So, as I was writing my previous post the other day about my frustrations with a lack of running, and even greater frustration that when I miss running I get more upset than when I miss "specified time with God", a small window of time was opened up for me to run. So, I hit up a local trail before heading into work, and it was some of the most amazing 5 miles I've ever spent. I'll get to that in a minute.
Many of you have expressed your thoughts concerning my last post, mainly telling me to cut myself some slack. So, I want to clarify that I do know that sometimes running does give me time with God. Most of the time, running is something for me that is a time where I can empty my mind of any thoughts. One of the few moments during the day when I try not to think of anything, other than being in the moment.

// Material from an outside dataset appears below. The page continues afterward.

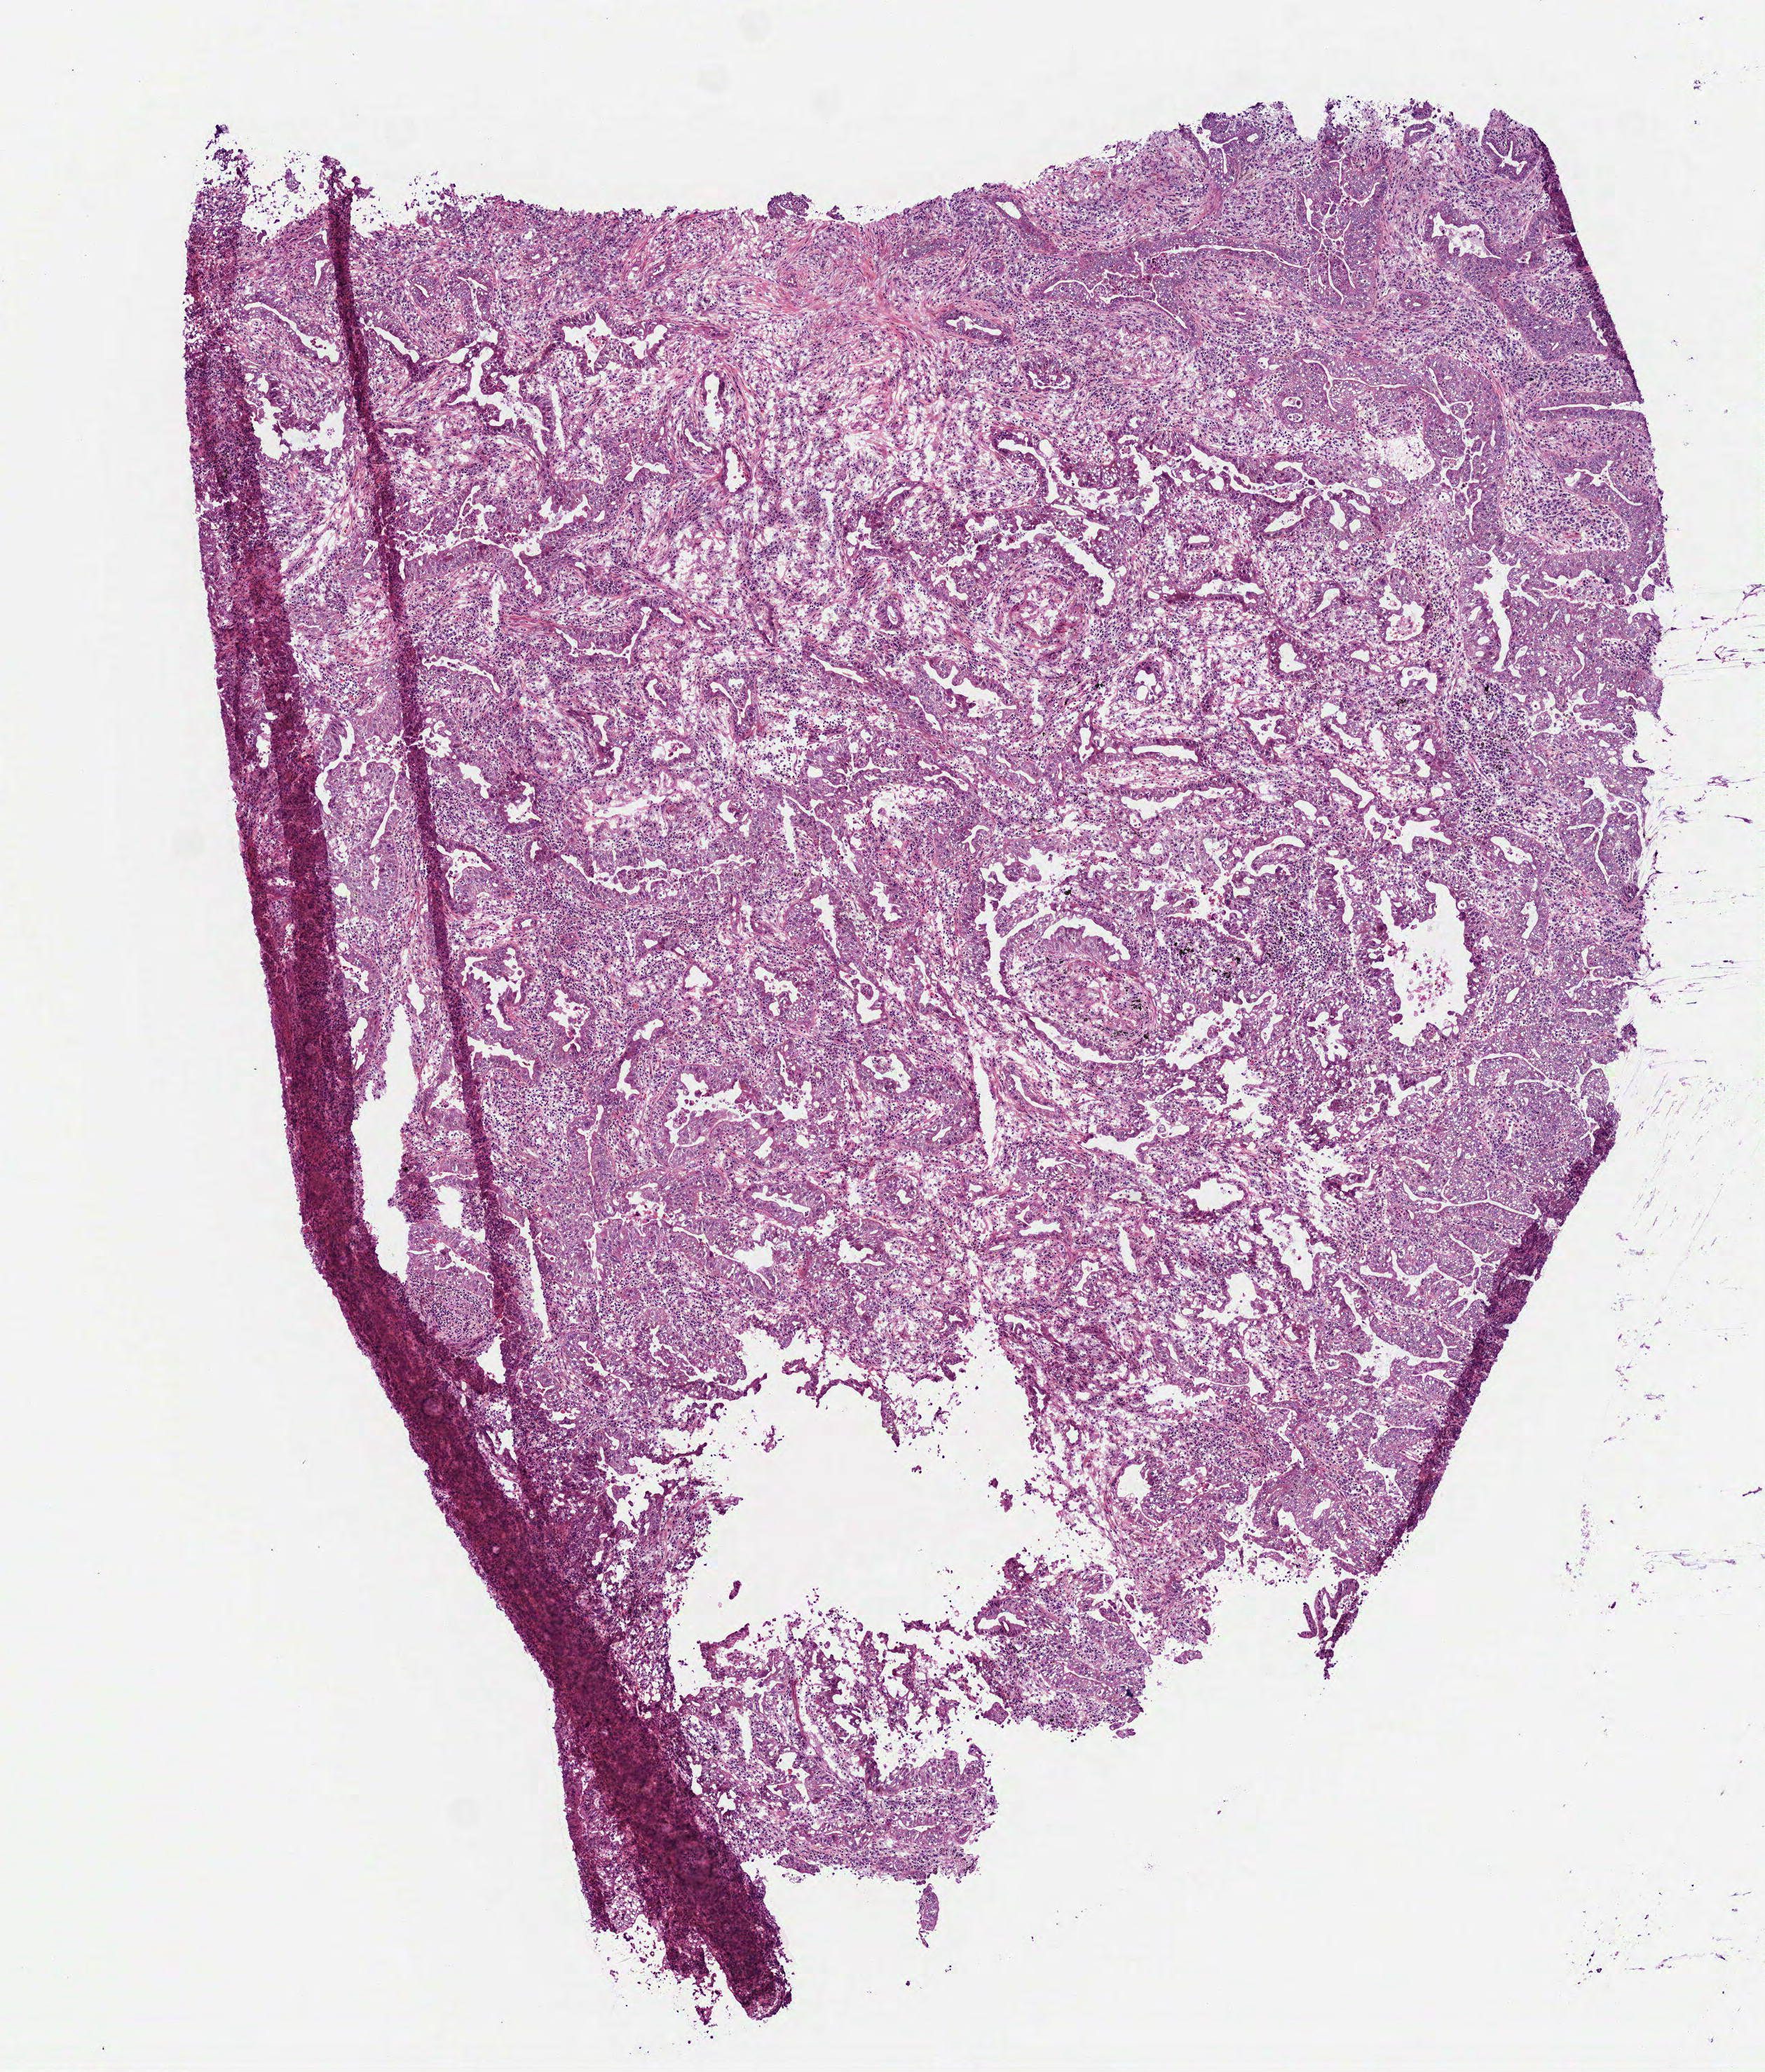
Digitized Hematoxylin and eosin (H&E) stained tissue section (whole slide) — low-resolution overview of the scanned area, about 5.1 x 6.0 mm (slide scanned at 40x). Frozen section from the top of the tissue portion. Sample: primary tumour, lung. Male, age 84 years at initial diagnosis. Pathologist review of this section (percent, as recorded): tumour cells 90%, tumour nuclei 60%, normal cells 0%, stromal cells 10%, necrosis 0%. Infiltration values recorded for this section: lymphocyte infiltration 30%.
Diagnosis: Acinar cell carcinoma (lower lobe, lung). AJCC pathologic stage: IB.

It's the kind of activity where I invite God to come along and watch, much like my daughters might as me to watch them sing or dance. To me, that's different than concentrated, focused time with God. Not bad, just different. And the point was that I hardly ever get upset if I miss some concentrated, focused time with God. If I do get upset, it's never like when I miss a run. And I still do not feel that is right, at least for me.

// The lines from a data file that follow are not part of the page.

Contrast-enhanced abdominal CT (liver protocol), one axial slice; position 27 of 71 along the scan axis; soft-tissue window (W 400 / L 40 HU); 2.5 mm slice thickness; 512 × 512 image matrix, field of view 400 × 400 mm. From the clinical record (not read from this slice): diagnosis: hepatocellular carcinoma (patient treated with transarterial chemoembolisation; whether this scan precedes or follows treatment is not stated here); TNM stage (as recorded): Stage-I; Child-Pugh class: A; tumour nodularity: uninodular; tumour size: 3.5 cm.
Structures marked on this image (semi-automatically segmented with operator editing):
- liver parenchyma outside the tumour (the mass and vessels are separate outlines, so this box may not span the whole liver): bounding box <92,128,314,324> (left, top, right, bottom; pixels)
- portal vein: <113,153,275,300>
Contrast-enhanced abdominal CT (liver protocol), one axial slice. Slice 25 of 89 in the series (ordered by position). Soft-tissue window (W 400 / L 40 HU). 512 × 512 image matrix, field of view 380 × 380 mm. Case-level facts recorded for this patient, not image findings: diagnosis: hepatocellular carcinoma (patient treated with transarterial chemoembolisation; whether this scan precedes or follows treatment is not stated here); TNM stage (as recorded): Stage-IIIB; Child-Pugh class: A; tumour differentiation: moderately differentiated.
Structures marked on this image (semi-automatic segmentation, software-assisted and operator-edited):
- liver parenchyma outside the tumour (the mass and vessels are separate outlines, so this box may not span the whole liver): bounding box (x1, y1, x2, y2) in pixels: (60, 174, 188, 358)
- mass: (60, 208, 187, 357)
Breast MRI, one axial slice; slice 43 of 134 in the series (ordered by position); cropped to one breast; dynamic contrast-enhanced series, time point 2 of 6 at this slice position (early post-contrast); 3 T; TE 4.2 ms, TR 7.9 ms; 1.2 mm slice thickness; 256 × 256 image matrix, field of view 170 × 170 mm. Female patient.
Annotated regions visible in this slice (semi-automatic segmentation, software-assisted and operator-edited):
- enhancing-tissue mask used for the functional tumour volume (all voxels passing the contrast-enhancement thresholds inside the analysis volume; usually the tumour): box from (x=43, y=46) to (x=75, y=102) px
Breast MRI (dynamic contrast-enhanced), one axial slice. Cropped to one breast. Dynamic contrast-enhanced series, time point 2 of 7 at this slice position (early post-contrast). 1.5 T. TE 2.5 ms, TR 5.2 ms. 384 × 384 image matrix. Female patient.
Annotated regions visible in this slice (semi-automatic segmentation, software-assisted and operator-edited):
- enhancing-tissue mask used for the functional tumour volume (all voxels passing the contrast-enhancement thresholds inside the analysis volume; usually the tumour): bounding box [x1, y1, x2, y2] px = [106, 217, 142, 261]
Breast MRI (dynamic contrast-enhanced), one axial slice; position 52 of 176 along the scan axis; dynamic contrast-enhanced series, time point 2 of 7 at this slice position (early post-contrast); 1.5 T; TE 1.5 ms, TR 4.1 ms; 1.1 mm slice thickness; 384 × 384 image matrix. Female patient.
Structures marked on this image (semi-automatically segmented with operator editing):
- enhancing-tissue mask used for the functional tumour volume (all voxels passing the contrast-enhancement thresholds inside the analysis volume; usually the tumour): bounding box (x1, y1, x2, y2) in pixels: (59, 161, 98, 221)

I want every piece of me to YEARN for more God, for more interaction with Him. I know He is ready and willing, it's a matter of me paying attention. So, during my trail run, I tried to pay attention to Him, while allowing my mind the freedom to not think of anything in particular. Within the first few moments I came across a bridge, and that just made me stop in my tracks, take a picture, and thank God for the moment. I knew it was there, but for some reason I just felt God stopping me in that moment, to drink in the sweetness of my surroundings.
I loved coming across this bridge. I continued running, all the while paying attention, and eventually came upon a few deer. I couldn't ever quite get close enough for a picture, so I just stood for a moment and again thanked God for the experience. Eventually I moved on, and came upon half a dozen deer. The next few minutes played out like a game of visual tag between me and the deer, as they would bound off, only to reveal themselves again moments later. It was an amazing cat and mouse display, one that I thoroughly enjoyed!
Eventually I sensed God tell me it was time to put away the camera, and enjoy what I came to do; run. So I did just that, enjoying the gift that God gave me. If you haven't already guessed it, the pictures above are just a snipet of my time. I love capturing moments like this, but then, sometimes it's just nice to enjoy being in the moment.